TEXT ZUM LESEN –
12 Wie die Klägerin selbst vorträgt, sind zur Frage der Dienstfähigkeit der Klägerin eine Vielzahl medizinischer, insbesondere arbeitsmedizinischer und psychiatrischer Gutachten eingeholt worden. Sämtliche Gutachten sind vom Berufungsgericht erwähnt und, soweit erforderlich, gewürdigt worden. Hierbei hat sich das Berufungsgericht allerdings zu Recht auf den Rechtsstandpunkt gestellt, dass der Begriff der Dienstunfähigkeit ein beamtenrechtlicher und kein medizinischer sei und dass deshalb Prüfungsmaßstab der Dienstfähigkeit sei, ob die Klägerin auf der Grundlage der medizinischen Befunde in der Lage sei, ein Amt ihrer Laufbahn und Laufbahngruppe im abstrakt-funktionellen Sinne auszuüben.

13 3. Als verfahrensfehlerhaft rügt die Klägerin eine „allgemeinen Bewertungsgrundsätzen“, „allgemeinen medizinischen Grundsätzen“ und auch der Logik widersprechende Beweiswürdigung des Berufungsgerichts. Damit macht sie indessen keinen Verfahrensfehler, sondern einen Verstoß gegen das materielle Recht geltend, der nur in einem Revisionsverfahren, nicht aber in einem auf die Zulassung der Revision gerichteten Verfahren geprüft werden kann. Hiervon abgesehen liegen die gerügten Mängel auch nicht vor.

DEINE AUFGABE – Schreib aus dem Text zur Dienstfähigkeit den Abschnitt wörtlich ab, der mit „12 Wie die Klägerin“ anfängt und bis einschließlich „abstrakt-funktionellen Sinne auszuüben.“ geht.

INHALT DER LISTE –
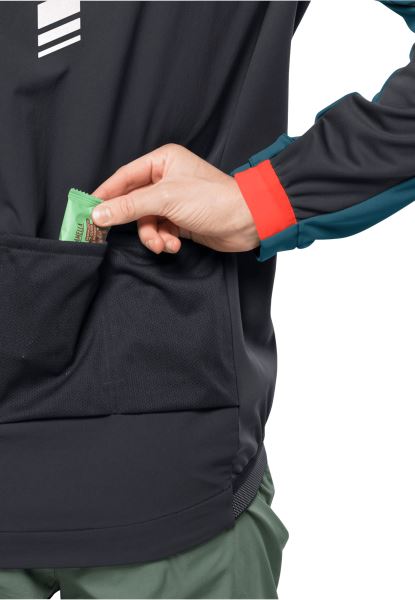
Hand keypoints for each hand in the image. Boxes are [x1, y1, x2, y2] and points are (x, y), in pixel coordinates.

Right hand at [92, 144, 258, 253]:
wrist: (247, 221)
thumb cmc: (213, 199)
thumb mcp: (166, 199)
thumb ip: (129, 206)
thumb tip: (99, 213)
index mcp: (162, 161)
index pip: (123, 177)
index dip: (105, 195)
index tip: (87, 210)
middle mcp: (166, 178)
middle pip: (133, 202)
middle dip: (133, 222)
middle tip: (110, 234)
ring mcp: (173, 200)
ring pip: (146, 221)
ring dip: (152, 236)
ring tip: (164, 243)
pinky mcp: (180, 219)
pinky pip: (160, 231)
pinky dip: (164, 240)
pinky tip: (175, 244)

DEINE ANTWORT –
12 Wie die Klägerin selbst vorträgt, sind zur Frage der Dienstfähigkeit der Klägerin eine Vielzahl medizinischer, insbesondere arbeitsmedizinischer und psychiatrischer Gutachten eingeholt worden. Sämtliche Gutachten sind vom Berufungsgericht erwähnt und, soweit erforderlich, gewürdigt worden. Hierbei hat sich das Berufungsgericht allerdings zu Recht auf den Rechtsstandpunkt gestellt, dass der Begriff der Dienstunfähigkeit ein beamtenrechtlicher und kein medizinischer sei und dass deshalb Prüfungsmaßstab der Dienstfähigkeit sei, ob die Klägerin auf der Grundlage der medizinischen Befunde in der Lage sei, ein Amt ihrer Laufbahn und Laufbahngruppe im abstrakt-funktionellen Sinne auszuüben.